HHS Study Confirms Value of HCA’s Screening Protocols to Stop Sepsis at Home, Reduce Costs

HCA advances home care sepsis program to MRT, state officials for achieving Medicaid cost-containment aims

A new, ground-breaking study by the U.S. Department of Health and Human Services (HHS) confirms the value of pre-hospital and post-acute sepsis screening as advanced by HCA’s Stop Sepsis at Home NY initiative.

According to the HHS study, the rate of Medicare beneficiaries hospitalized with sepsis — the body’s overwhelming response to infection — has increased by 40 percent from 2012 to 2018.

“Medicare patients were most likely to arrive in the hospital with an infection rather than contracting it while hospitalized,” states a report in Fierce Healthcare, underscoring the need for pre-hospital interventions. “However, two-thirds [of these individuals] had a medical encounter in the week before their hospitalization, emphasizing the need for earlier detection.”

For such encounters in home care, HCA’s Stop Sepsis at Home screening program is making an impact. It is screening for sepsis before it rises to the level of hospitalization. It can reduce hospital lengths of stay through the kind of early detection methods invited by HHS’s study.

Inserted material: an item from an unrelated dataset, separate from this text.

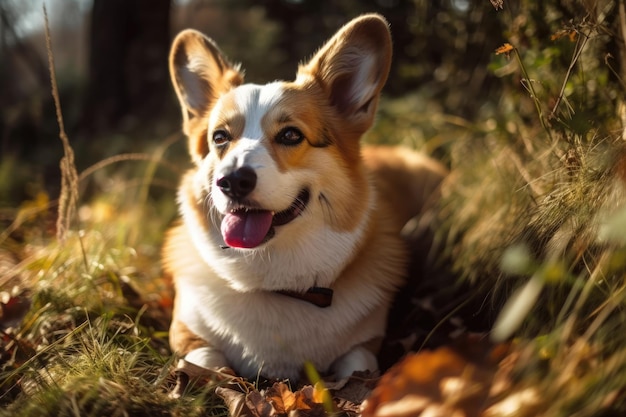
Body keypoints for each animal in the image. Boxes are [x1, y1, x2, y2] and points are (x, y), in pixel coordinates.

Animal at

Stop Sepsis at Home is also further providing vital hospital after-care at home to help prevent sepsis-related readmissions. This home care opportunity area — to save lives in sepsis after-care — is also mapped by the HHS study, which found that 40 percent of individuals diagnosed with severe sepsis or septic shock died in the hospital or within a week of discharge, and 75 percent died within three years. Meanwhile, 10 percent with non-severe sepsis died while hospitalized or within a week of discharge, while 60 percent of these patients died within three years of contracting sepsis.

For patients discharged to home care during these critical periods after hospitalization, systematic and routine home care screenings, attention to post-sepsis care and infection-control practices by wound care nurses and other professionals are a game-changer in improving individual and population health.

Early detection can also save on health care costs.

Indeed, HHS projects that the cost of sepsis care could exceed $69 billion annually, up from $41.8 billion in 2018.

This study is a vital source of data for the value-proposition of HCA’s sepsis screening program, which we have identified as a cost-containment and outcomes policy for consideration in the state’s Medicaid Redesign Team deliberations and other policy venues.

As noted in a briefing paper on HCA’s budget proposals, conservative estimates based solely on Medicare claims data for home care interventions suggest millions in potential savings — amounts that are significantly higher when accounting for all payors.